Search code examples
pythonjsonjsonschemajsonschema2pojopython-jsonschema

Generate json schema and validate json against the schema


How do I generate a JSON schema in Python for the below JSON and validate every json against the schema?

Requirements:

  • There is a type which can be CSV or JSON or JSON
  • There is a list of properties.
  • Each property has a key which is a column name and the value is a dict which defines the column attributes. The first column col1 has an attributes type string and corresponds to index zero.
    {
            "type": "csv/json",
            "properties": {
                "col1": {
                    "type": "string",
                    "index":0
                },
                "col2": {
                    "type": "number",
                    "index":1
                },....
            }
        }

How do I generate a JSON schema for this json?

Sample Valid json

{
    "type": "csv",
    "properties": {
        "header1": {
            "type": "string",
            "index":0
        },
        "header2": {
            "type": "number",
            "index":1
        }   
    }
}

Sample invalid json (because the type is bool for header 1 and misses index attribute)

{
    "type": "CSV",
    "properties": {
        "header1": {
            "type": "bool"
        },
        "header2": {
            "type": "number",
            "index":1
        }   
    }
}


Solution

  • You can use jsonschema library for generate a JSON schema in Python and validate against the schema.
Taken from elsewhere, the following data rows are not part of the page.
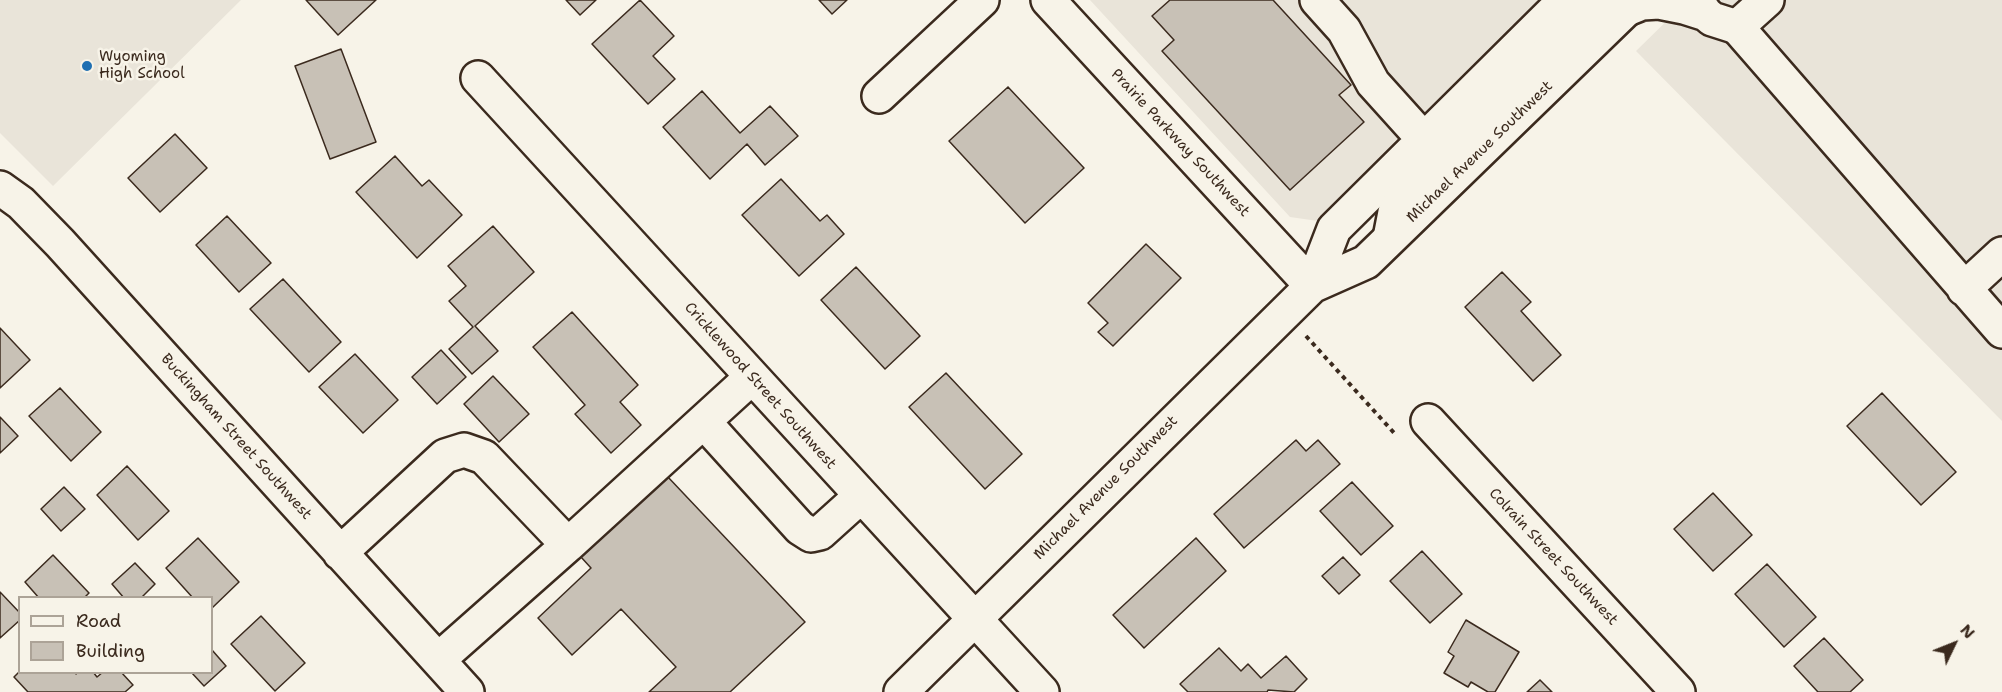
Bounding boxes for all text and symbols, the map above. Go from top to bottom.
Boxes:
place label: Wyoming High School [99,48,185,83]
marker: Wyoming High School [80,59,94,73]
street label: Prairie Parkway Southwest [1107,65,1253,221]
street label: Michael Avenue Southwest [1403,77,1557,227]
street label: Cricklewood Street Southwest [680,299,840,473]
street label: Buckingham Street Southwest [157,350,315,524]
street label: Michael Avenue Southwest [1030,412,1182,564]
street label: Colrain Street Southwest [1485,485,1621,629]
legend [18,596,213,674]
text: Road [76,609,121,633]
north arrow [1924,614,1984,674]
text: N [1956,620,1980,643]
text: Building [76,639,145,663]

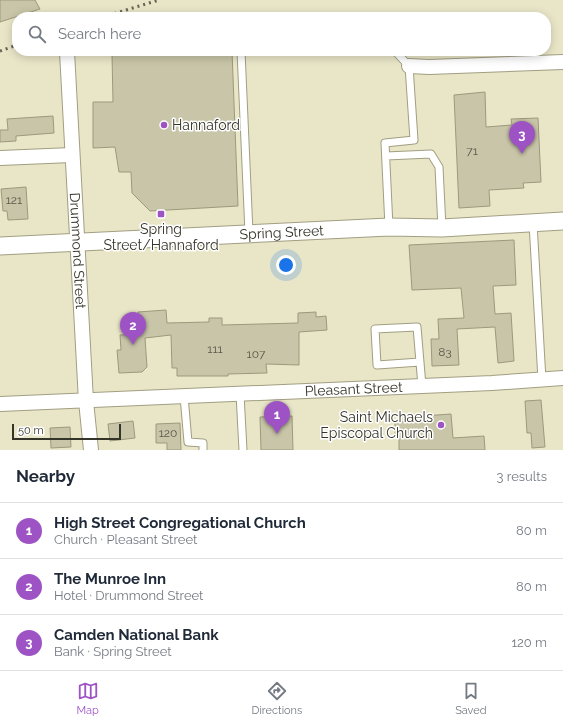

    Install jsonschema first by pip install jsonschema

    Now you can use jsonschema for generate a JSON schema for your JSON structure and validate it.

    for eg:

    import jsonschema
    from jsonschema import validate
    
    # Define the JSOn schema
    schema = {
        "type": "object",
        "properties": {
            "type": {"enum": ["csv", "json"]},
            "properties": {
                "type": "object",
                "patternProperties": {
                    "^.*$": {
                        "type": "object",
                        "properties": {
                            "type": {"type": "string"},
                            "index": {"type": "integer"},
                        },
                        "required": ["type", "index"],
                    }
                },
                "additionalProperties": False,
            },
        },
        "required": ["type", "properties"],
    }
    
    # Sample valid JSON
    valid_json = {
        # Your Sample valid JSON Goes here..
        },
    }
    
    # Sample invalid JSON
    invalid_json = {
        # Your Invalidate JSON Goes here..
        },
    }
    
    # Validate JSON against the schema
    try:
        validate(instance=valid_json, schema=schema)
        print("Valid JSON")
    except jsonschema.exceptions.ValidationError as e:
        print("Invalid JSON:", e)
    
    try:
        validate(instance=invalid_json, schema=schema)
        print("Valid JSON")
    except jsonschema.exceptions.ValidationError as e:
        print("Invalid JSON:", e)
    

    You can customize JSON schema according to your specific requirements.